ASSIGNMENT:
Please retype the listing below exactly as it stands, skipping any pictures.
Start of RECORDS FOR PROCESSING
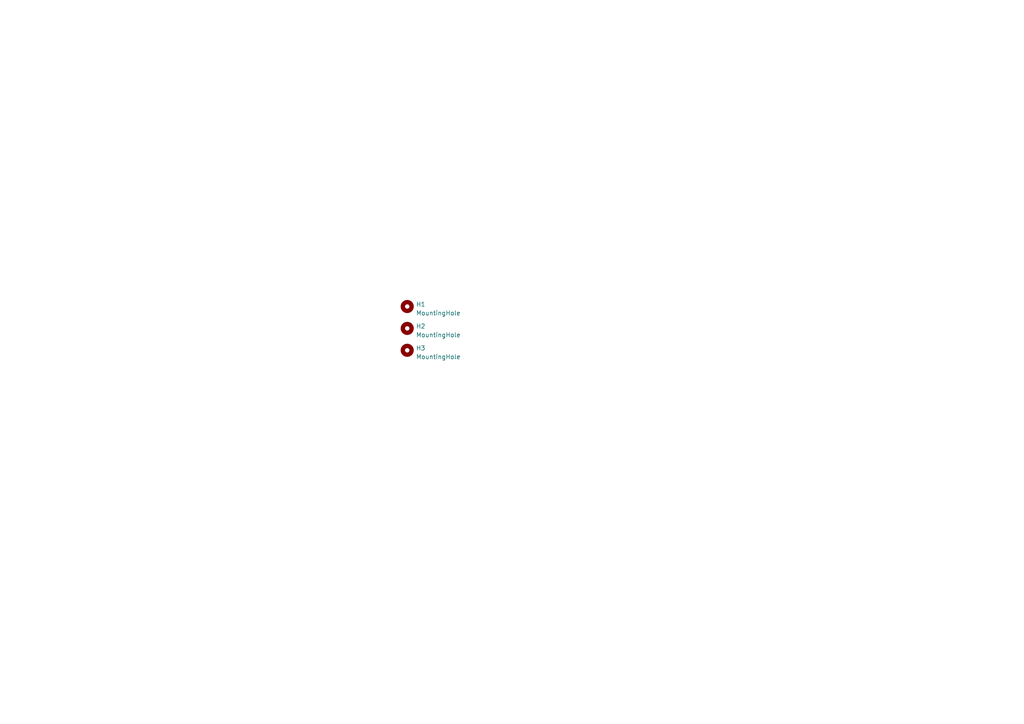
<source format=kicad_sch>
(kicad_sch (version 20220126) (generator eeschema)

  (uuid 909b030b-fa1a-4fe8-b1ee-422b4d9e23cf)

  (paper "A4")

  


  (symbol (lib_id "Mechanical:MountingHole") (at 118.11 101.6 0) (unit 1)
    (in_bom yes) (on_board yes) (fields_autoplaced)
    (uuid 1bf544e3-5940-4576-9291-2464e95c0ee2)
    (property "Reference" "H3" (id 0) (at 120.65 100.965 0)
      (effects (font (size 1.27 1.27)) (justify left))
    )
    (property "Value" "MountingHole" (id 1) (at 120.65 103.505 0)
      (effects (font (size 1.27 1.27)) (justify left))
    )
    (property "Footprint" "cafebabe:SMD Spacer M2.5" (id 2) (at 118.11 101.6 0)
      (effects (font (size 1.27 1.27)) hide)
    )
    (property "Datasheet" "~" (id 3) (at 118.11 101.6 0)
      (effects (font (size 1.27 1.27)) hide)
    )
  )

  (symbol (lib_id "Mechanical:MountingHole") (at 118.11 95.25 0) (unit 1)
    (in_bom yes) (on_board yes) (fields_autoplaced)
    (uuid cbdd084c-3cde-4340-9de6-6f6ca3f79e91)
    (property "Reference" "H2" (id 0) (at 120.65 94.615 0)
      (effects (font (size 1.27 1.27)) (justify left))
    )
    (property "Value" "MountingHole" (id 1) (at 120.65 97.155 0)
      (effects (font (size 1.27 1.27)) (justify left))
    )
    (property "Footprint" "cafebabe:SMD Spacer M2.5" (id 2) (at 118.11 95.25 0)
      (effects (font (size 1.27 1.27)) hide)
    )
    (property "Datasheet" "~" (id 3) (at 118.11 95.25 0)
      (effects (font (size 1.27 1.27)) hide)
    )
  )

  (symbol (lib_id "Mechanical:MountingHole") (at 118.11 88.9 0) (unit 1)
    (in_bom yes) (on_board yes) (fields_autoplaced)
    (uuid e9b2f4e0-b0c4-45da-921b-36e4af201264)
    (property "Reference" "H1" (id 0) (at 120.65 88.265 0)
      (effects (font (size 1.27 1.27)) (justify left))
    )
    (property "Value" "MountingHole" (id 1) (at 120.65 90.805 0)
      (effects (font (size 1.27 1.27)) (justify left))
    )
    (property "Footprint" "cafebabe:SMD Spacer M2.5" (id 2) (at 118.11 88.9 0)
      (effects (font (size 1.27 1.27)) hide)
    )
    (property "Datasheet" "~" (id 3) (at 118.11 88.9 0)
      (effects (font (size 1.27 1.27)) hide)
    )
  )

  (sheet_instances
    (path "/" (page "1"))
  )

  (symbol_instances
    (path "/e9b2f4e0-b0c4-45da-921b-36e4af201264"
      (reference "H1") (unit 1) (value "MountingHole") (footprint "cafebabe:SMD Spacer M2.5")
    )
    (path "/cbdd084c-3cde-4340-9de6-6f6ca3f79e91"
      (reference "H2") (unit 1) (value "MountingHole") (footprint "cafebabe:SMD Spacer M2.5")
    )
    (path "/1bf544e3-5940-4576-9291-2464e95c0ee2"
      (reference "H3") (unit 1) (value "MountingHole") (footprint "cafebabe:SMD Spacer M2.5")
    )
  )
)

</source>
End of RECORDS FOR PROCESSING
TASK RESULT:
<source format=kicad_sch>
(kicad_sch (version 20220126) (generator eeschema)

  (uuid 909b030b-fa1a-4fe8-b1ee-422b4d9e23cf)

  (paper "A4")

  


  (symbol (lib_id "Mechanical:MountingHole") (at 118.11 101.6 0) (unit 1)
    (in_bom yes) (on_board yes) (fields_autoplaced)
    (uuid 1bf544e3-5940-4576-9291-2464e95c0ee2)
    (property "Reference" "H3" (id 0) (at 120.65 100.965 0)
      (effects (font (size 1.27 1.27)) (justify left))
    )
    (property "Value" "MountingHole" (id 1) (at 120.65 103.505 0)
      (effects (font (size 1.27 1.27)) (justify left))
    )
    (property "Footprint" "cafebabe:SMD Spacer M2.5" (id 2) (at 118.11 101.6 0)
      (effects (font (size 1.27 1.27)) hide)
    )
    (property "Datasheet" "~" (id 3) (at 118.11 101.6 0)
      (effects (font (size 1.27 1.27)) hide)
    )
  )

  (symbol (lib_id "Mechanical:MountingHole") (at 118.11 95.25 0) (unit 1)
    (in_bom yes) (on_board yes) (fields_autoplaced)
    (uuid cbdd084c-3cde-4340-9de6-6f6ca3f79e91)
    (property "Reference" "H2" (id 0) (at 120.65 94.615 0)
      (effects (font (size 1.27 1.27)) (justify left))
    )
    (property "Value" "MountingHole" (id 1) (at 120.65 97.155 0)
      (effects (font (size 1.27 1.27)) (justify left))
    )
    (property "Footprint" "cafebabe:SMD Spacer M2.5" (id 2) (at 118.11 95.25 0)
      (effects (font (size 1.27 1.27)) hide)
    )
    (property "Datasheet" "~" (id 3) (at 118.11 95.25 0)
      (effects (font (size 1.27 1.27)) hide)
    )
  )

  (symbol (lib_id "Mechanical:MountingHole") (at 118.11 88.9 0) (unit 1)
    (in_bom yes) (on_board yes) (fields_autoplaced)
    (uuid e9b2f4e0-b0c4-45da-921b-36e4af201264)
    (property "Reference" "H1" (id 0) (at 120.65 88.265 0)
      (effects (font (size 1.27 1.27)) (justify left))
    )
    (property "Value" "MountingHole" (id 1) (at 120.65 90.805 0)
      (effects (font (size 1.27 1.27)) (justify left))
    )
    (property "Footprint" "cafebabe:SMD Spacer M2.5" (id 2) (at 118.11 88.9 0)
      (effects (font (size 1.27 1.27)) hide)
    )
    (property "Datasheet" "~" (id 3) (at 118.11 88.9 0)
      (effects (font (size 1.27 1.27)) hide)
    )
  )

  (sheet_instances
    (path "/" (page "1"))
  )

  (symbol_instances
    (path "/e9b2f4e0-b0c4-45da-921b-36e4af201264"
      (reference "H1") (unit 1) (value "MountingHole") (footprint "cafebabe:SMD Spacer M2.5")
    )
    (path "/cbdd084c-3cde-4340-9de6-6f6ca3f79e91"
      (reference "H2") (unit 1) (value "MountingHole") (footprint "cafebabe:SMD Spacer M2.5")
    )
    (path "/1bf544e3-5940-4576-9291-2464e95c0ee2"
      (reference "H3") (unit 1) (value "MountingHole") (footprint "cafebabe:SMD Spacer M2.5")
    )
  )
)

</source>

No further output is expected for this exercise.